Lo sviluppo della stazione eretta avviene in genere attorno ai 10 mesi. Possiamo però favorire il suo raggiungimento mettendo degli oggetti sopra il divano o sopra a piccoli mobili ben ancorati al muro e con una buona solidità, così che il bambino spinto dalla curiosità ci si possa attaccare e sia stimolato ad alzarsi in piedi. Una volta alzato, si potranno poi mettere gli oggetti sparsi lateralmente sul divano così che il bambino inizi a spostarsi lateralmente (a costiera, prima forma di cammino), poi si potranno proporre seggioline, carrellini ed oggetti a cui potersi attaccare e camminare spingendoli. In seguito si vedrà il bambino sviluppare il cammino autonomo senza necessità di appoggiarsi. Un ulteriore consiglio: quando il bambino inizia a muovere i primi passi, invece di tenerlo per le mani andando a tirare le braccia e rischiando di sbilanciarlo, è meglio sostenerlo a livello del tronco, così da dare maggiore stabilità e favorire l’equilibrio.
Durante le visite che si compiono nel proprio Studio di Osteopatia, si cerca di informare i genitori su questi processi, in modo che siano in grado di seguire con entusiasmo, curiosità e passione le tappe dello sviluppo del proprio figlio. Lo sguardo di un genitore attento è molto importante perché, se alcuni obiettivi non vengono raggiunti, può offrire nuovi punti di vista e/o chiedere aiuto a uno specialista.
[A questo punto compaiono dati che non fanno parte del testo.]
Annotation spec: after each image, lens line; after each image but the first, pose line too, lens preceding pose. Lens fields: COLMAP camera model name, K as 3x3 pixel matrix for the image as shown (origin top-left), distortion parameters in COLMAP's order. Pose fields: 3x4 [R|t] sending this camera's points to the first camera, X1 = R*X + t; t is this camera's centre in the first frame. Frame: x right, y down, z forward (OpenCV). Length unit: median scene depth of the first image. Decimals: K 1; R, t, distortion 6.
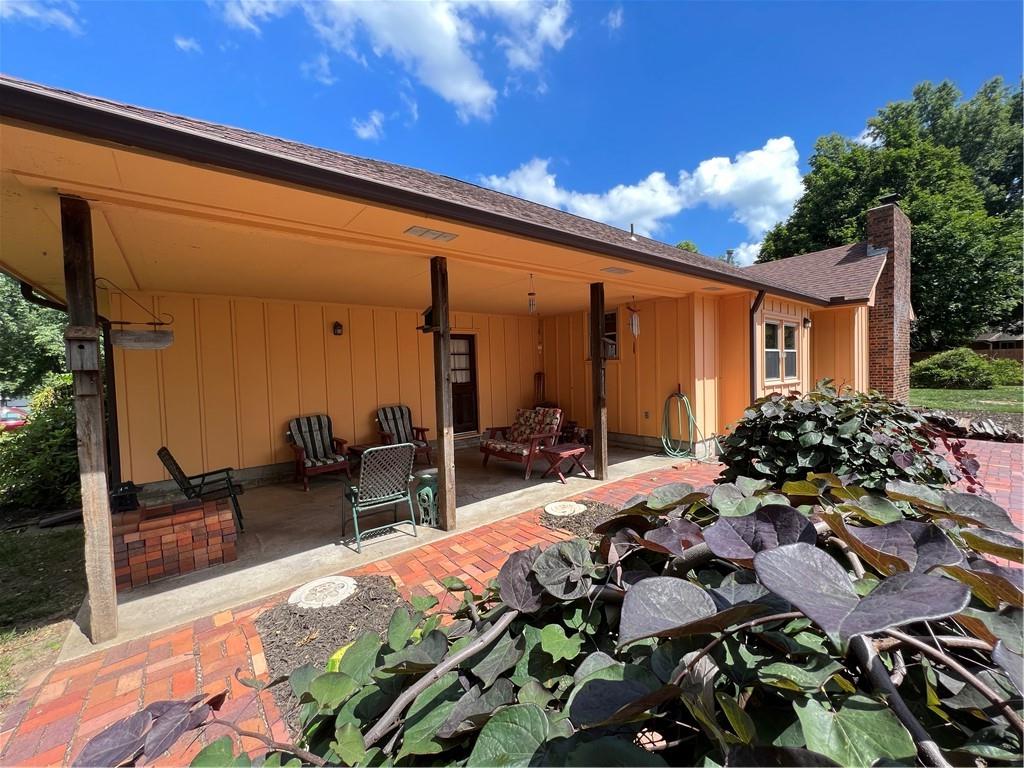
lens RADIAL K [[410.4, 0, 512.0], [0, 410.4, 384.0], [0, 0, 1]] dist [0.010222, 0.000051]
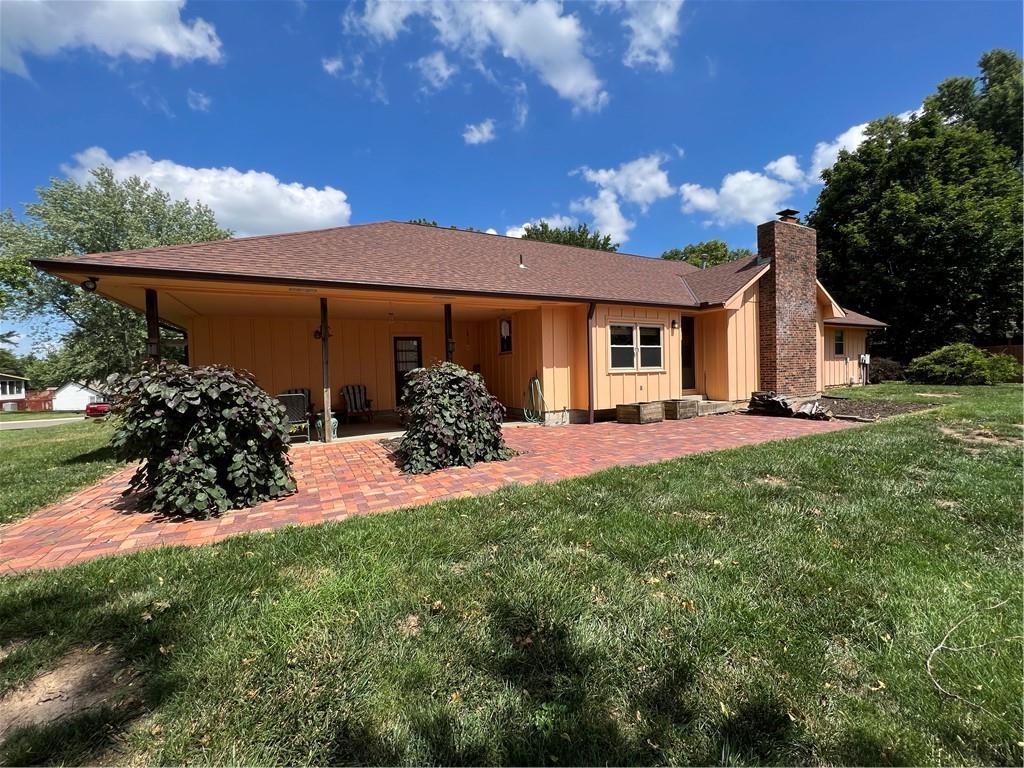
lens RADIAL K [[410.6, 0, 512.2], [0, 410.6, 385.3], [0, 0, 1]] dist [0.000036, -0.000015]
pose [[0.979062, 0.008930, -0.203365, 0.420261], [-0.008704, 0.999960, 0.002005, 0.032498], [0.203375, -0.000193, 0.979101, -0.264447]]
I parametri di salute del neonato, come l'indice di Apgar, l'eventuale iperbilirubinemia (ittero neonatale grave), crisi ipoglicemiche ed ipocalcemiche con segni neurologici, parti da madri diabetiche o con gestosi, parti con liquido amniotico tinto o melmoso, o neonati con infezione in atto, sono tutti elementi che richiedono una particolare attenzione e, in caso di dubbi, una visita specialistica è sempre consigliabile, soprattutto se il bambino mostra segnali di comportamento non nella norma. È bene tenere presente che una delle principali caratteristiche dei bambini con ritardi nello sviluppo è quello di presentare una sorta di “paura del vuoto”, come se temessero di cadere in una voragine ad ogni manipolazione, nel fare il bagnetto, nel vestirli o svestirli ecc.
In conclusione, lo sviluppo motorio del neonato è un processo dinamico e personalizzato. Favorire un ambiente stimolante, rispettare i tempi del bambino e fornire le giuste attenzioni alle sue esigenze fisiologiche costituiscono la base per un percorso di crescita armonioso e sereno.